*MATERIAL FOR THIS EXERCISE*
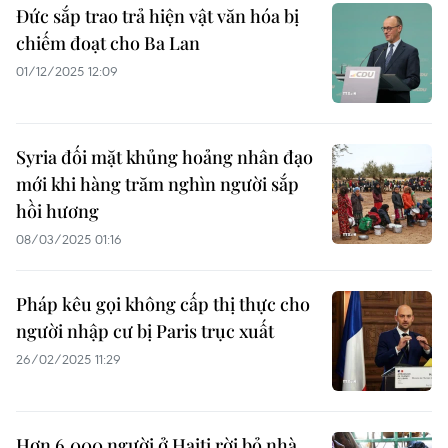
Đức sắp trao trả hiện vật văn hóa bị
chiếm đoạt cho Ba Lan
01/12/2025 12:09
Syria đối mặt khủng hoảng nhân đạo
mới khi hàng trăm nghìn người sắp
hồi hương
08/03/2025 01:16
Pháp kêu gọi không cấp thị thực cho
người nhập cư bị Paris trục xuất
26/02/2025 11:29
Hơn 6.000 người ở Haiti rời bỏ nhà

*WHAT YOU NEED TO DO*
If a line of the data holds the string "người", count it. Then state the total and nothing more.

*ANSWER SPACE*
3